The United States added Russian officials and energy firms to a sanctions blacklist on Friday, days before details of further possible penalties against Moscow are due to be released.
Washington could release reports as early as Monday detailing the possibilities for expanding sanctions against Russia over its alleged meddling in the 2016 U.S. presidential election, an accusation the Kremlin has repeatedly denied.
Russia is already under U.S. sanctions over its annexation of Crimea from Ukraine in 2014 and support for separatist rebels fighting in eastern Ukraine.
The U.S. Treasury Department said it had added 21 people and nine companies to the sanctions list, including some that had been involved in the delivery of Siemens gas turbines to Crimea.
It said Friday's announcement was not related to the reports due on Monday.
Today's action is part of Treasury's continued commitment to maintain sanctions pressure on Russia, the department said in a statement.

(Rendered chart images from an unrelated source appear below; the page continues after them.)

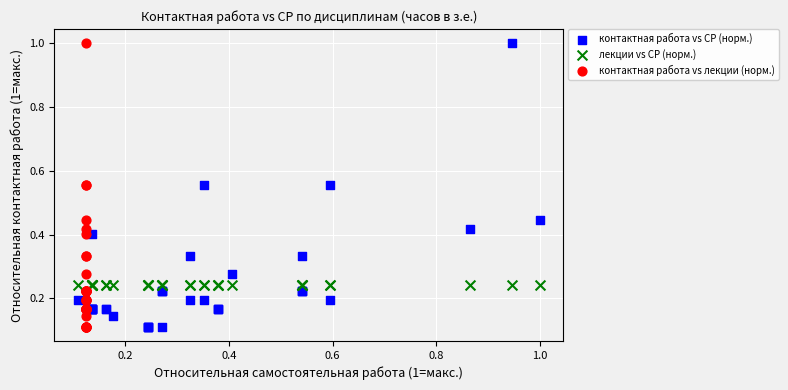

What are all the series names shown in the legend?

контактная работа vs СР (норм.), лекции vs СР (норм.), контактная работа vs лекции (норм.)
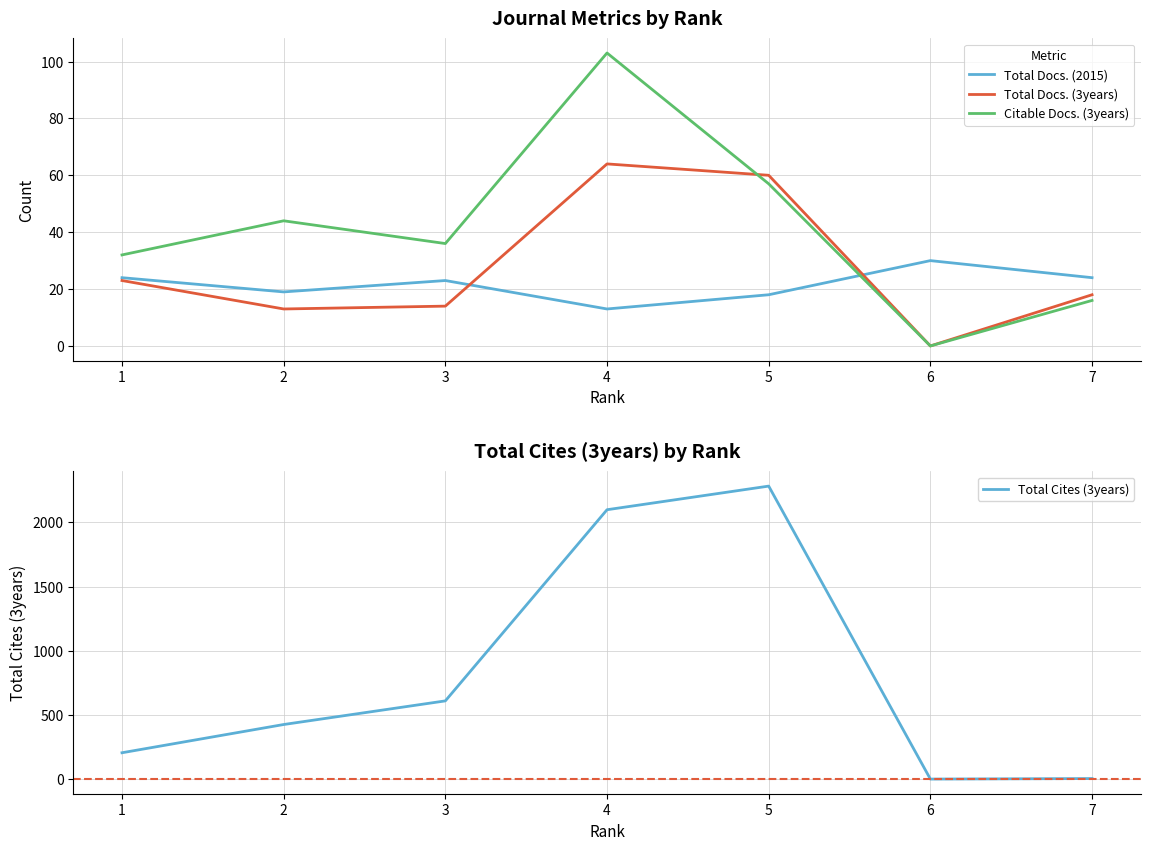

What is the greatest value displayed?

2282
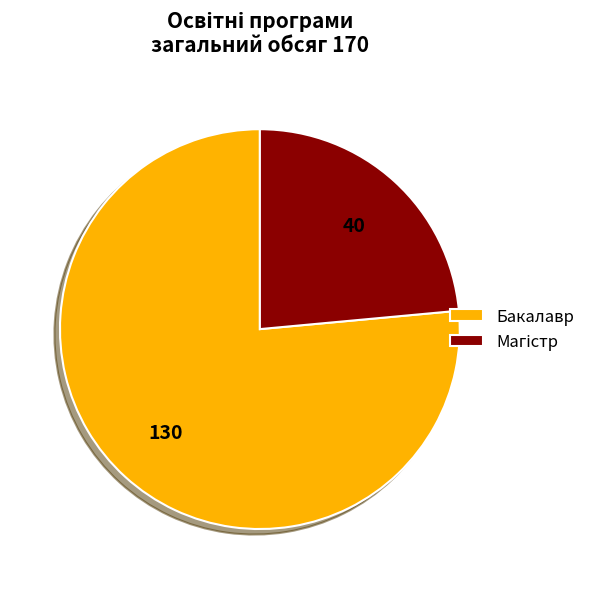

Is there any slice that represents more than half of the pie?

Yes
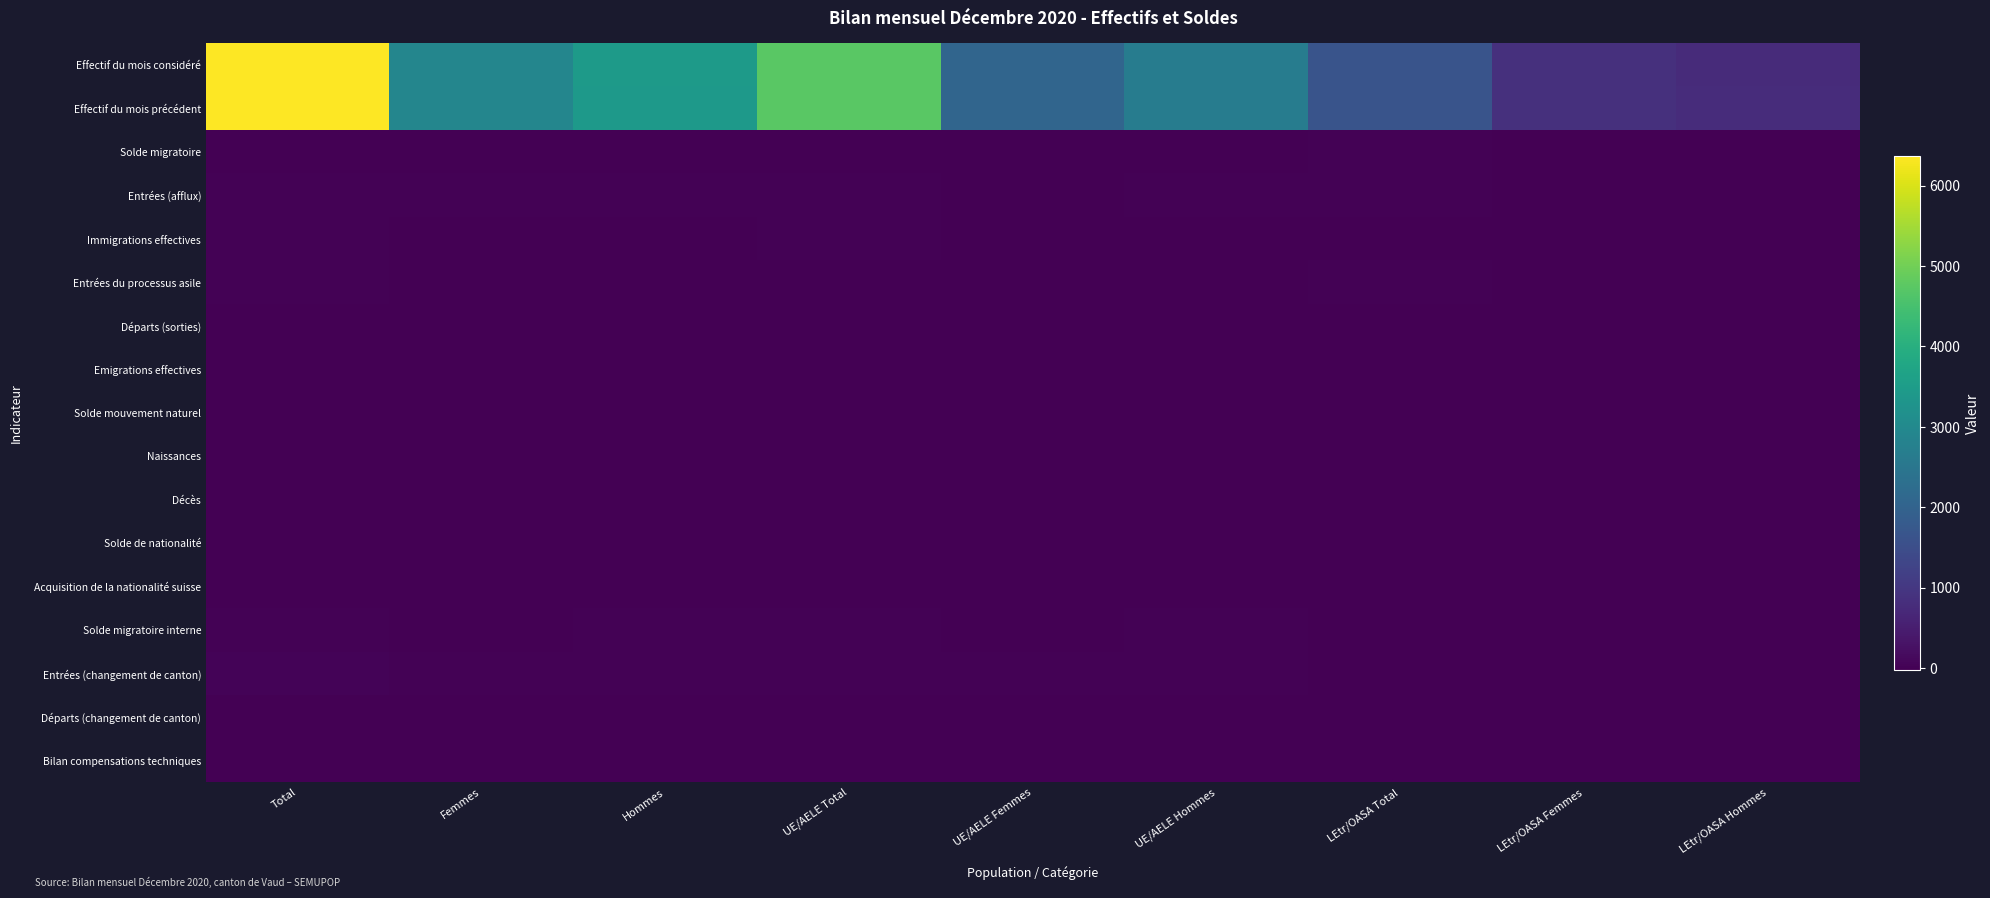

List the series in order of their peak value, lowest first.

Solde de nationalité, Acquisition de la nationalité suisse, Départs (changement de canton), Départs (sorties), Emigrations effectives, Décès, Bilan compensations techniques, Solde mouvement naturel, Naissances, Entrées du processus asile, Solde migratoire, Immigrations effectives, Solde migratoire interne, Entrées (afflux), Entrées (changement de canton), Effectif du mois considéré, Effectif du mois précédent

This action underscores the U.S. government's opposition to Russia's occupation of Crimea and firm refusal to recognize its attempted annexation of the peninsula.
One of the people added to the list was Russian Deputy Energy Minister Andrey Cherezov, who was put under sanctions by the European Union over his role in the delivery of turbines to Crimea last year.
The list also now includes Sergey Topor-Gilka, head of the Russian engineering company Technopromexport, as well as multiple subsidiaries of oil producer Surgutneftegaz, the Treasury Department said.
A spokeswoman for Rostec, which is already subject to U.S. sanctions and is the parent company of Technopromexport, said the company regretted that the main U.S. main tool in international relations was pressure and not dialogue.